Headless-selenium-screen-scraping-example

Headless-selenium-screen-scraping-example is a project mainly written in ..., it's free.

This is an example of generating a screen scraping using the selenium IDE.

The idea is to carry out a prototypical navigation to all of the pages that you are interested in scraping. You can then export this to a python unit test.

This unittest can then be customized by hand to also do the scraping that you want to do and add parameterization. Unfortunately this customization process will almost always involve modification of thei generated source code by hand since one wishes to intersperse scraping within navigation. This is a slight shame.

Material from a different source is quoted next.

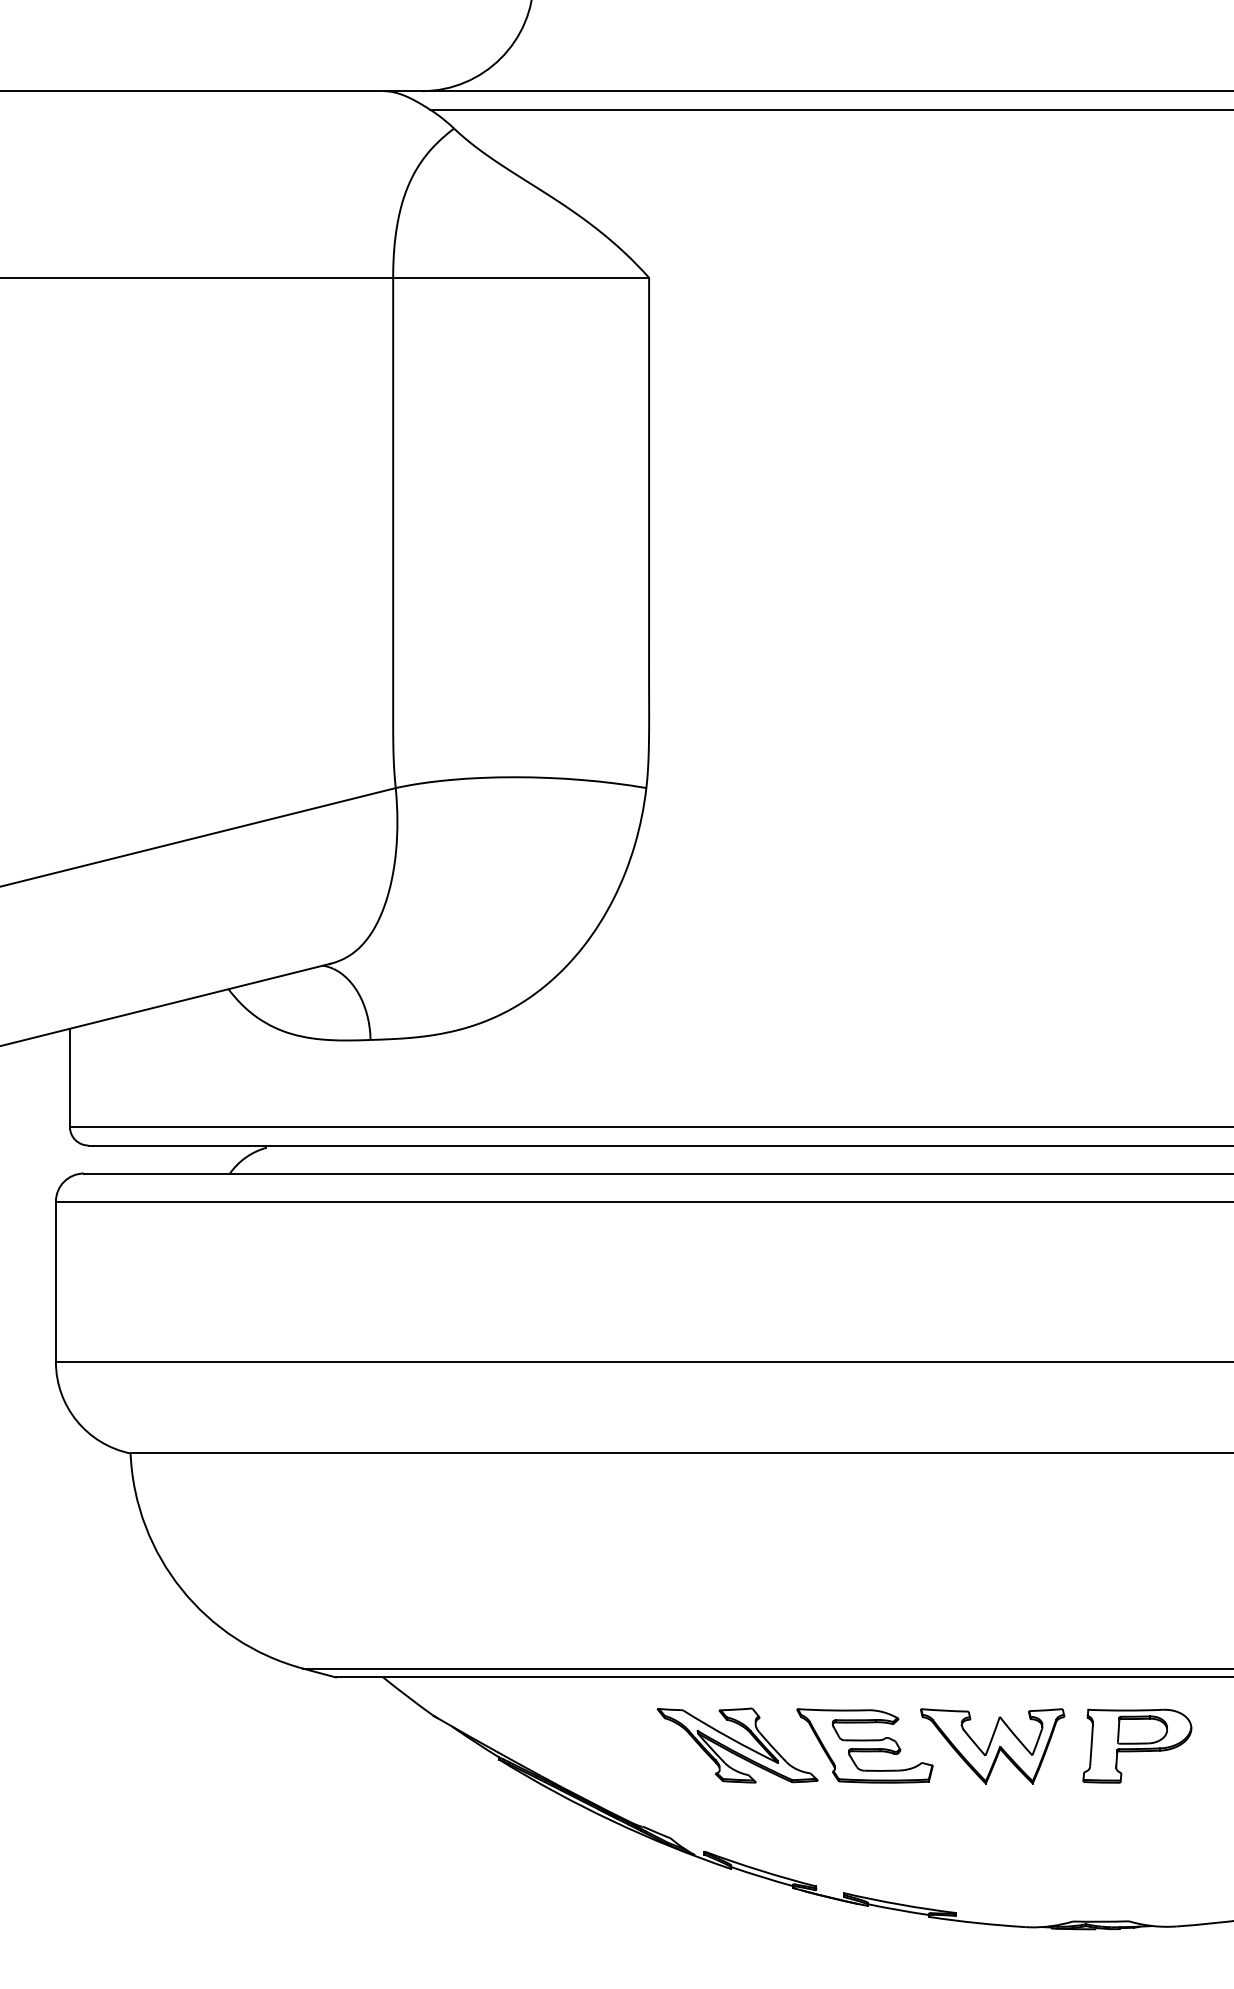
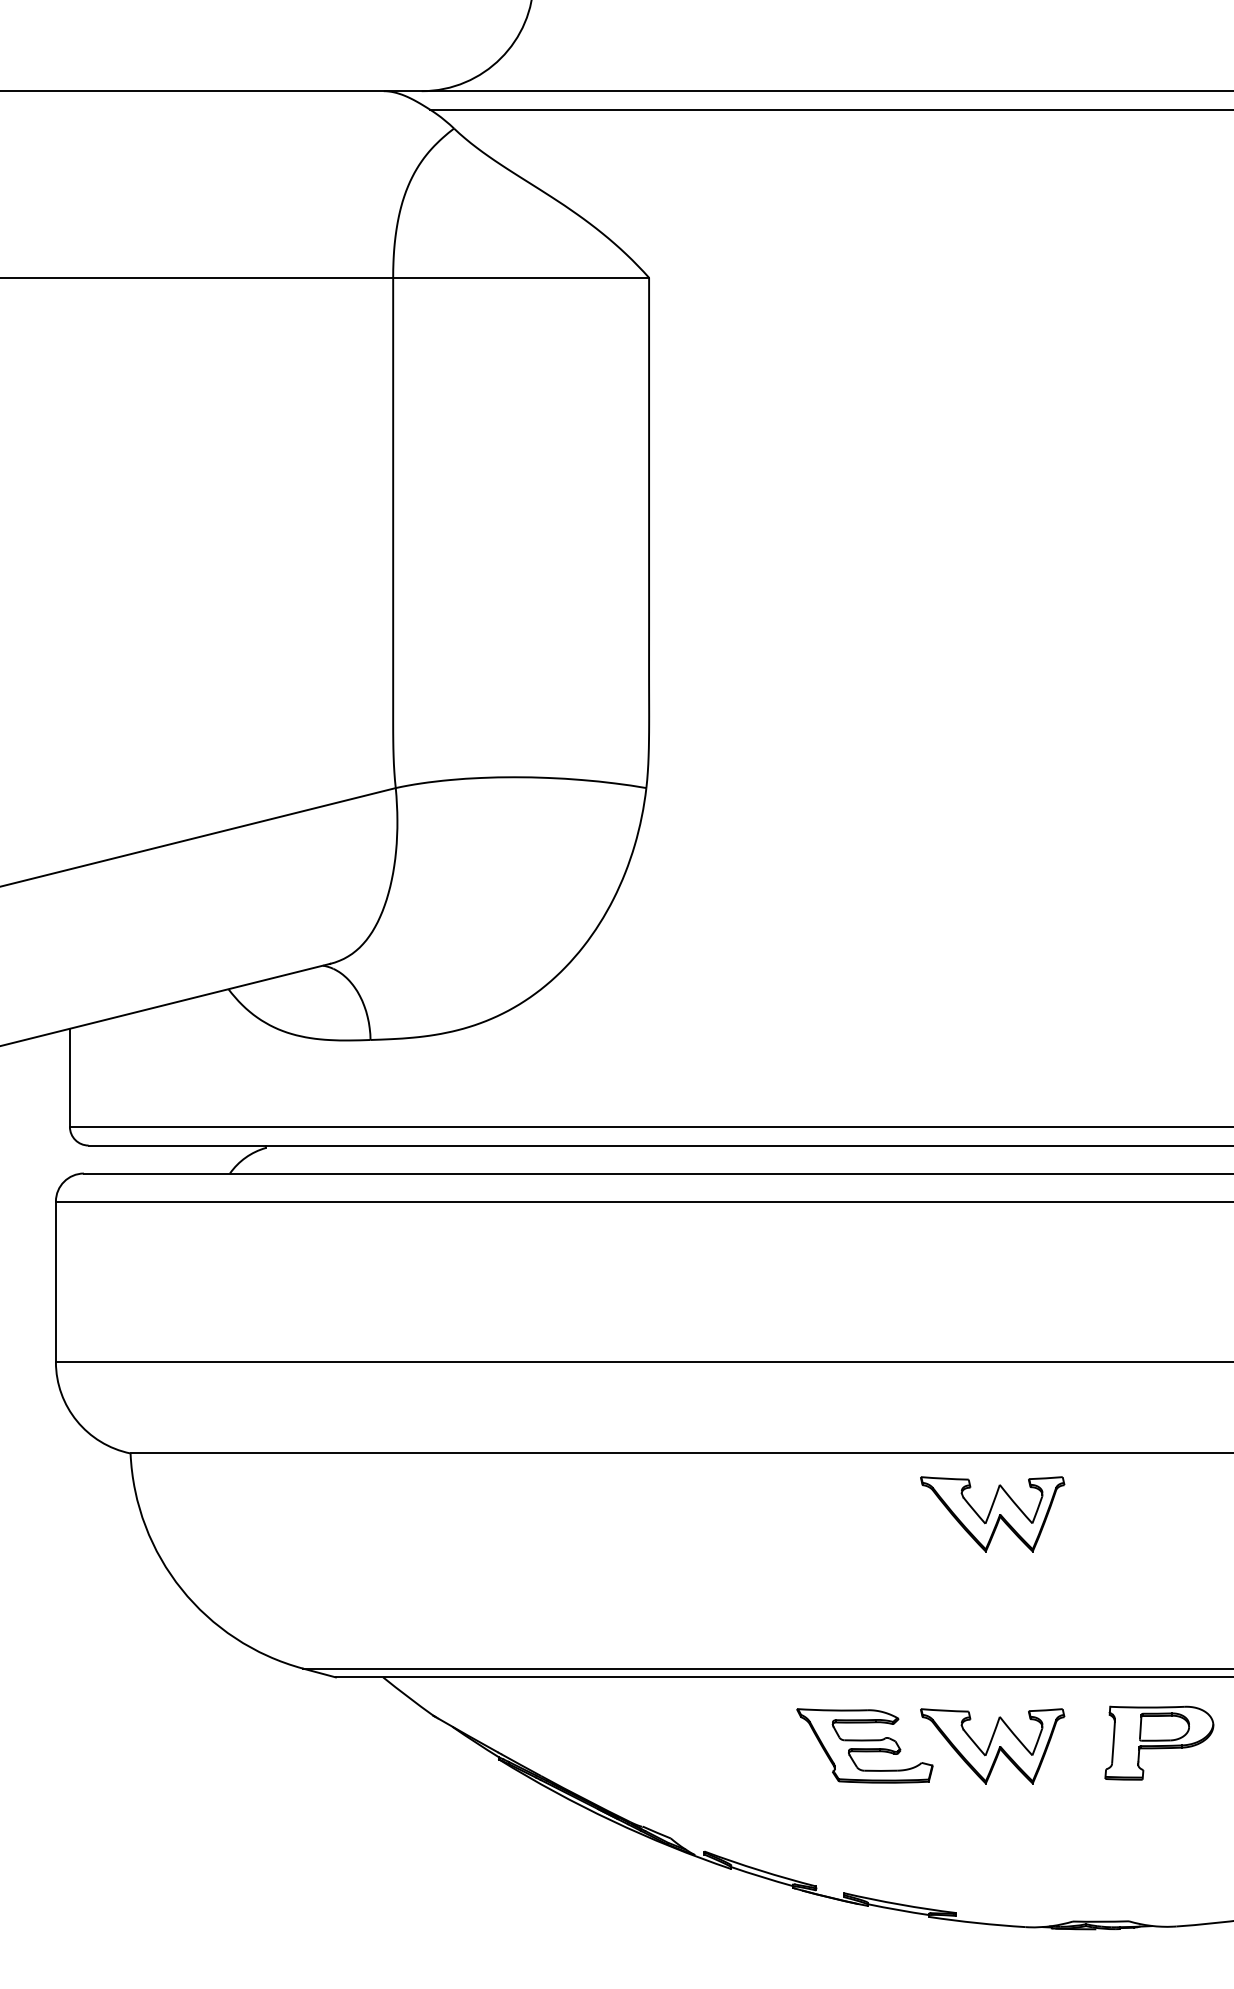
part at (992, 1514): none -> present
part at (737, 1745): present -> none
part at (1137, 1745) position: (1137, 1745) -> (1159, 1742)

The then add code to create a headless selenium using Xvfb (see http://www.alittlemadness.com/2008/03/05/running-selenium-headless/comment-page-1/#comment-366586) which is then used for scraping.

Caveats to this approach:

  • Although the machine doing the scraping doesn't need be running X is requires firefox, X libraries and full gtk library. This is quite a lot of disk space, quite a lot of memory and quite a lot of installation. This is fine for running scripts on your server, but if you say want to distribute your scrapers over a number of EC2 servers this becomes less fun.

  • This is slow. The start up is slow. More pages are fetched. If you hand roll a scraper you can often cut out a lot of the data (all the images, all the js files, a bunch of intermediate pages, any flash components). You can probably get a similar effect by using firefox profiles and switching off images and flash.

  • This still doesn't work too well with with flash (though there is a flash extension)

  • I'm still concerned about nasty bugs where the browser slips out of sync with the remote control, even though I haven't seen this happen.

Advantages of this approach:

  • No boring re-writing of http queries which you then get slightly wrong, no having to match headers. Of course it would probably

  • No having to pick apart javascript to work out what they are doing.

I feel that this approach works fairly well for hacking together scrapers quickly for batch processes (scrapers rather than robots) where they just need to run.